Riverboom

Nous nous sommes tant marrés

Afghanistan, 2002, début de l’invasion américaine. Trois protestants dépareillés, deux calvinistes suisses et un luthérien hollandais (mais avec un accent italien à couper au couteau, demandez pas pourquoi, c’est déjà assez compliqué comme ça…), montent dans une voiture et commencent à s’engueuler. Qu’est-ce qui pourrait mal tourner ?…

Ça commence comme une blague ? Le fait est que ça y ressemble et que la suite ne va rien arranger ! L’introduction de ce premier film pétaradant donne le la d’une aventure épique, long flash-back de plus de vingt ans relatant deux mois d’un reportage sur le sentier de la guerre, improvisé par trois jeunes hommes à la croisée des chemins : un grand, Serge, leader naturel du groupe, correspondant chevronné au Figaro ; un petit, Paolo, photo reporter volontariste et impatient ; et un moyen, Claude, chômeur bavard encalminé dans le deuil inguérissable de ses deux parents, allongé sur le sol de la vieille guimbarde déglinguée, qui se demande encore comment il a atterri là…

On le devine : à mille lieues de l’exposé géopolitique ronflant, Riverboom se transforme rapidement en roman-photo rigolard, où l’image d’Épinal du grand reporter griffonnant avec une plume trempée dans le sang du monde ses pensées désabusées à la lueur des balles traçantes est remplacée par la course en zigzag de trois loustics lâchés en liberté dans le plus grand champ de mines de la planète… Sur les routes cahoteuses d’Afghanistan, Claude « Pincemi » tire la bourre à Paolo « Pincemoi », sous le regard agacé mais tolérant de Serge, le moine-journaliste aux yeux fixés sur l’horizon et son prochain article. Des Joseph Kessel inconscients, riant comme des enfants pour mieux cacher leur trouille dans cet Orient mystérieux, où il faut savoir user de stratagèmes byzantins pour réussir à faire parler les chefs de village et ne pas vexer les seigneurs de guerre.
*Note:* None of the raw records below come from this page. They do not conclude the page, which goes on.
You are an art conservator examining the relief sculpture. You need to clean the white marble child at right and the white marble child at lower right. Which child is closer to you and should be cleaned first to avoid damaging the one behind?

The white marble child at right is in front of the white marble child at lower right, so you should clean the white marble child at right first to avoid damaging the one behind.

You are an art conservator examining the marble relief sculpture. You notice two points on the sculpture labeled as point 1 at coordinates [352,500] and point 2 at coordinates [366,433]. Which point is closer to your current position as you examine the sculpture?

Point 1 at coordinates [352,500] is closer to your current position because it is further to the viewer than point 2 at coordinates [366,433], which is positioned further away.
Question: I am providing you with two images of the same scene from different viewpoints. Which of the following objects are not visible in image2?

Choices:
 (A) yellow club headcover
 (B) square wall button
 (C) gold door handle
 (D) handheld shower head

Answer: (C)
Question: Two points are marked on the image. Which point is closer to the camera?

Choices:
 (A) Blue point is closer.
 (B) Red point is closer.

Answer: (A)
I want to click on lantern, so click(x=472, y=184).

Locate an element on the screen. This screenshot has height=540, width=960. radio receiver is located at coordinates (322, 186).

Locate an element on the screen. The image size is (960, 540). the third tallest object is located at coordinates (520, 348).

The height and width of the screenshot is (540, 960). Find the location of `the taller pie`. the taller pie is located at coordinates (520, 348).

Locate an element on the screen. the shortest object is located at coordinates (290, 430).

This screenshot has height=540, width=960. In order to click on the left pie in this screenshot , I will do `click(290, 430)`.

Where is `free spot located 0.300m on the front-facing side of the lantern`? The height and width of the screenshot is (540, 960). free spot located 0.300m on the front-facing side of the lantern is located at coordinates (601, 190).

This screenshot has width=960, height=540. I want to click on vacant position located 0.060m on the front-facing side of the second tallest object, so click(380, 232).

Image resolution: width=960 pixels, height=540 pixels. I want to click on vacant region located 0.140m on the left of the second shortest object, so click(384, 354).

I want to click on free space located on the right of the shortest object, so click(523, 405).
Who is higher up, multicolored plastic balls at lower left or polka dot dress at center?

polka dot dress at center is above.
Riverboom de Claude Baechtold. Copyrights Zinc Film.

Rythmé comme un film de Scorsese, agrémenté de gags visuels dignes de Terry Gilliam, ce documentaire ouvertement comique réinvente le genre du voyage initiatique. Car, sous ses airs de pantalonnade picaresque, sorte de Tour du monde en 80 jours où Passepartout serait devenu un apprenti cameraman incapable de cadrer correctement avec son caméscope acheté dix balles en catastrophe dans un bazar pakistanais avant de sauter dans la voiture par la fenêtre ouverte, Riverboom cache un grand film mélancolique et un récit d’amitié bouleversant. Une évocation rétrospective, deux décennies plus tard, par un chien fou devenu homme, de l’été le plus important de sa vie, où il ne savait pas que trouver sa place à l’arrière d’une bagnole rouillée, avec peu d’espace pour les jambes entre ses deux collègues, lui donnerait avant tout une place dans l’existence.

Mais au fait, pourquoi avoir attendu si longtemps pour organiser cette soirée diapo géante, sur fond de pop italienne et des violons électriques des Rondo Veneziano (kitsch garanti) ? C’est que les chemins d’un film vers un écran sont capricieux : à peine rentré en un seul morceau de cette odyssée intime, Claude confie sa quarantaine de bandes vidéo à un ami avec pour mission de les numériser, ami qui s’empresse de les perdre au bout de quelques jours… Avant de les retrouver au hasard d’un déménagement… vingt ans plus tard… Énormité du destin trop belle pour sembler vraie (et pourtant !), c’est cet ultime clin d’œil qui fait de Riverboom un miracle aussi précieux que réconfortant. Un film qui nous rappelle ce que ce fut d’avoir été jeune, et la chance d’avoir la certitude, comme Claude, d’avoir trouvé la bonne équipe, celle avec laquelle partir au bout du monde.